За стеклом вечер стремительно сгущался — март, словно устав от борьбы, безропотно уступал место апрелю.
На табло замигало новое сообщение о начале посадки на другой рейс; их номер по-прежнему светился прежним жёлтым цветом, не подавая признаков движения. «Похоже, придётся ещё немного подождать», — подумала Дарина вслух.
Светлана отозвалась мягким голосом:
— Я всегда переживаю перед полётами… А сейчас особенно — есть причины волноваться сильнее обычного.
Она устремила взгляд куда-то поверх голов впереди, будто пыталась разглядеть что-то важное среди однообразных фигур.
Дарина уловила этот порыв и решилась спросить:
— Вас кто-то встречает?
Светлана кивнула и чуть отвела глаза в сторону:
— Сын. Мы давно не виделись… Несколько лет. Не знаю даже, как он отреагирует. Всё это время я думала: может, лучше не вмешиваться в его жизнь. А теперь вот лечу. Сердце бьётся так, будто мне семнадцать.
Дарина слушала молча и внимательно. Внутри у неё тоже что-то отзывалось — не тревога даже, а скорее предвкушение неизведанного, к которому невозможно привыкнуть. Внезапно ей захотелось сказать больше, чем обычно позволяла себе с незнакомыми людьми:
— Я переезжаю. Это пугает. Всё остаётся здесь — привычки, знакомые лица… Не уверена, получится ли начать всё сначала.
Светлана едва заметно улыбнулась:
— Похоже, мы обе сегодня оставляем что-то за спиной. Вы — прошлое… А я — может быть, гордость. Или старую обиду.
Дарина утвердительно кивнула: между ними возникла тонкая связь — не из жалости или сочувствия, а из внутреннего узнавания.
В этот момент из динамиков прозвучало объявление: рейс задерживается на двадцать минут. По залу прокатилась волна недовольных вздохов; кто-то поспешил занять свободные места на скамейках.
Дарина и Светлана остались стоять на месте. Светлана поправила шарф у горла — как будто собираясь с мыслями:
— Я долго сомневалась: стоит ли лететь вообще? Он давно не писал… И я понятия не имею теперь, как он ко мне относится. Иногда кажется: проще ничего не трогать… чем снова испытать отказ.

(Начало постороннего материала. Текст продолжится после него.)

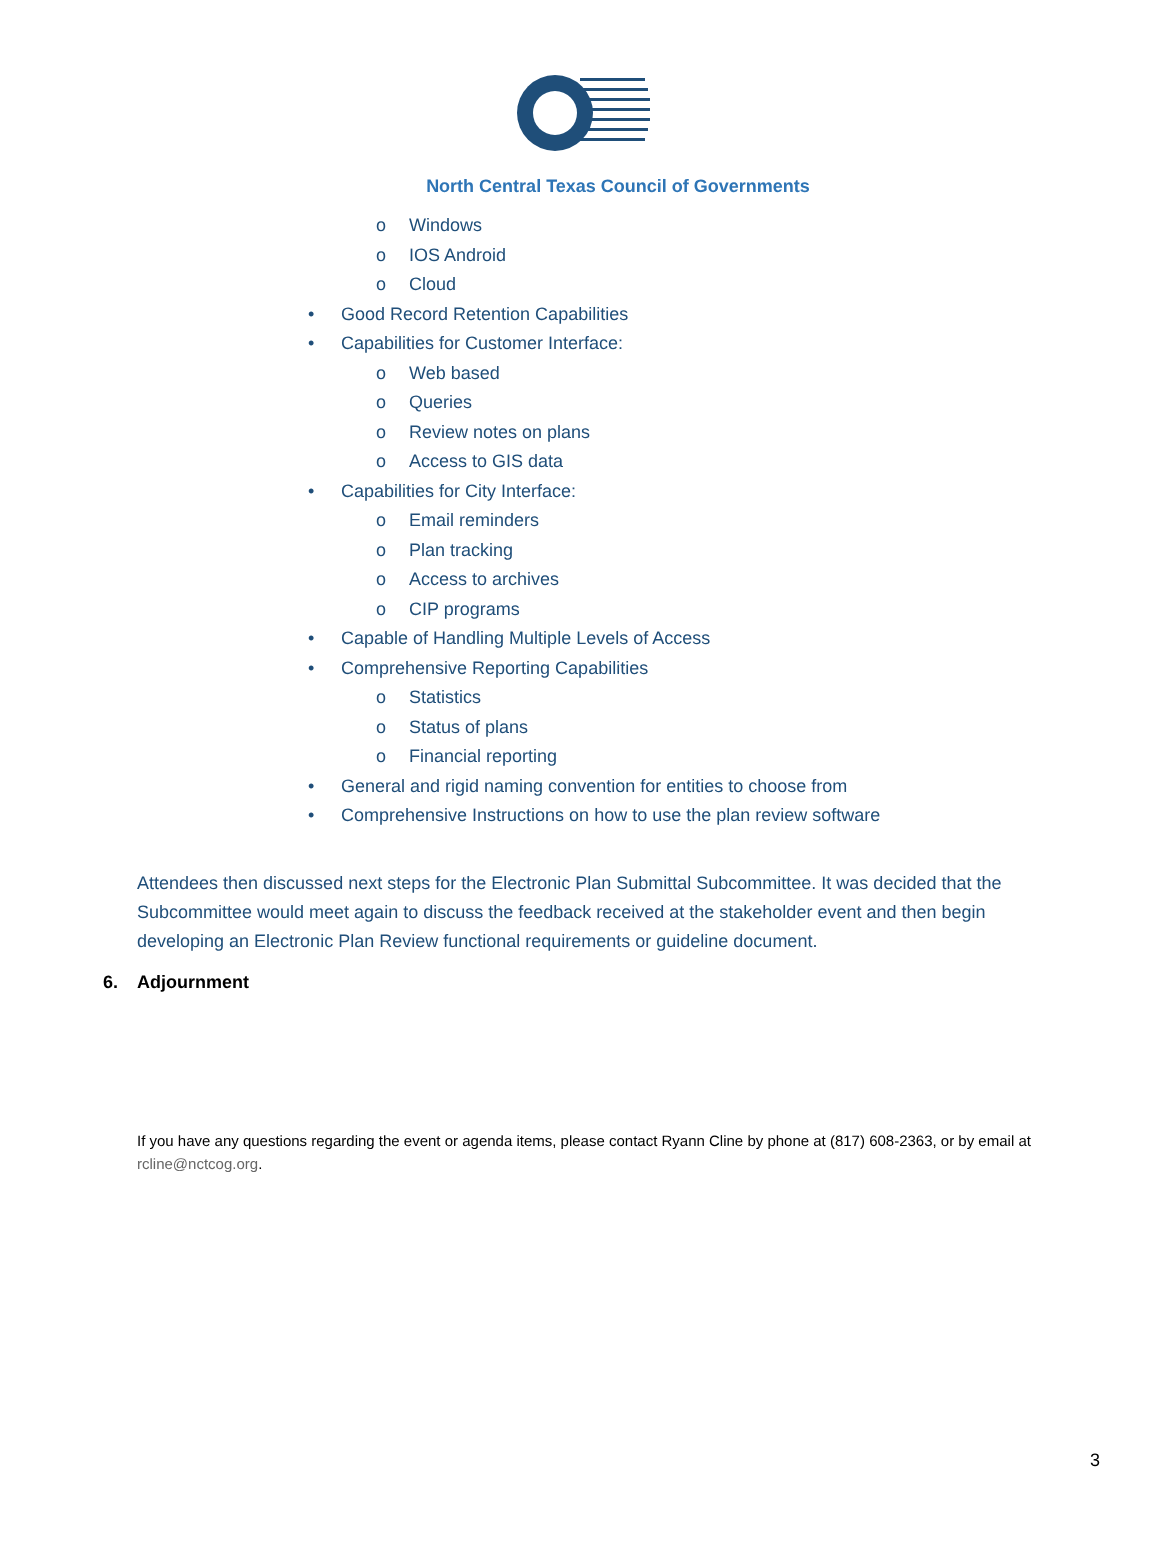North Central Texas Council of Governments
o Windows
o IOS Android
o Cloud
• Good Record Retention Capabilities
• Capabilities for Customer Interface:
o Web based
o Queries
o Review notes on plans
o Access to GIS data
• Capabilities for City Interface:
o Email reminders
o Plan tracking
o Access to archives
o CIP programs
• Capable of Handling Multiple Levels of Access
• Comprehensive Reporting Capabilities
o Statistics
o Status of plans
o Financial reporting
• General and rigid naming convention for entities to choose from
• Comprehensive Instructions on how to use the plan review software
Attendees then discussed next steps for the Electronic Plan Submittal Subcommittee. It was decided that the Subcommittee would meet again to discuss the feedback received at the stakeholder event and then begin developing an Electronic Plan Review functional requirements or guideline document.
6. Adjournment
If you have any questions regarding the event or agenda items, please contact Ryann Cline by phone at (817) 608-2363, or by email at rcline@nctcog.org.
3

Дарине захотелось поддержать её хотя бы взглядом. Она произнесла негромко:
— Бывает так: только перемены дают почувствовать себя живой по-настоящему. Мне тоже страшно провалиться… боюсь зря всё затеяла. Но если не рискнуть сейчас — потом останется только сожаление о том, чего даже не попыталась сделать.
Они замолчали на мгновение. В зале становилось прохладнее; люди закутывались в шарфы плотнее или доставали пледы из ручной клади. За окнами уже почти совсем стемнело; отражения пассажиров стали чётче проступать в стекле.
Вдруг Светлана сказала громче обычного:
— Всю жизнь я старалась быть сильной женщиной: никого ни о чём не просить и ни к кому не лезть со своими чувствами… А теперь понимаю: настоящая сила — это прийти первой… даже если страшно до дрожи.
Дарина взглянула на неё с теплотой и благодарностью:
— А я всегда боялась показаться слабой… Но ведь слабость — это как раз остаться там же из страха перед новым шагом вперёд. Спасибо вам за эти слова.